Document extract -
=== Section Start ===

Andrea Stinson (born November 25, 1967) is a retired professional basketball player from the United States, playing from 1998 to 2005 for the Charlotte Sting and the Detroit Shock.

Early life 
Andrea went to North Mecklenburg High School in Huntersville, North Carolina. Andrea was selected as the female player of the year for the North Carolina High School Athletic Association in 1986–87. The Charlotte Observer named her North Carolina Miss Basketball in 1987. She played college basketball for North Carolina State University. She finished her NC State career third in scoring (2,136), third in field goals (917), third in steals (286), sixth in assists (402) and sixth in blocked shots (84).

NC State statistics
Source

USA Basketball
Stinson played with the USA team at the 1991 Pan American Games. The team finished with a record of 4–2, but managed to win the bronze medal. The USA team lost a three-point game to Brazil, then responded with wins over Argentina and Cuba, earning a spot in the medal round. The next game was a rematch against Cuba, and this time the team from Cuba won a five-point game. The USA beat Canada easily to win the bronze. Stinson averaged 3.0 points per game.

=== Section End ===

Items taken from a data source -

=== Section Start ===

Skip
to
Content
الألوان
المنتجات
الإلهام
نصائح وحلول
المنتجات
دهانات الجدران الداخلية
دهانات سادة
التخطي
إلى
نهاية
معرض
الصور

=== Section End ===

Required work - Can you carry on the article about basketball player Andrea Stinson, picking up after its final sentence?

Reply to the task -
Stinson was named to the USA team competing in the 1992 William Jones Cup competition in Taipei, Taiwan. The team won all eight games and won the gold medal. Stinson averaged 11.1 points per game, second highest on the team.

Career highlight

 Three-time Italian League All-Star for Parma (1994–95), Cesena (1995–96) and Thiene (1996–97)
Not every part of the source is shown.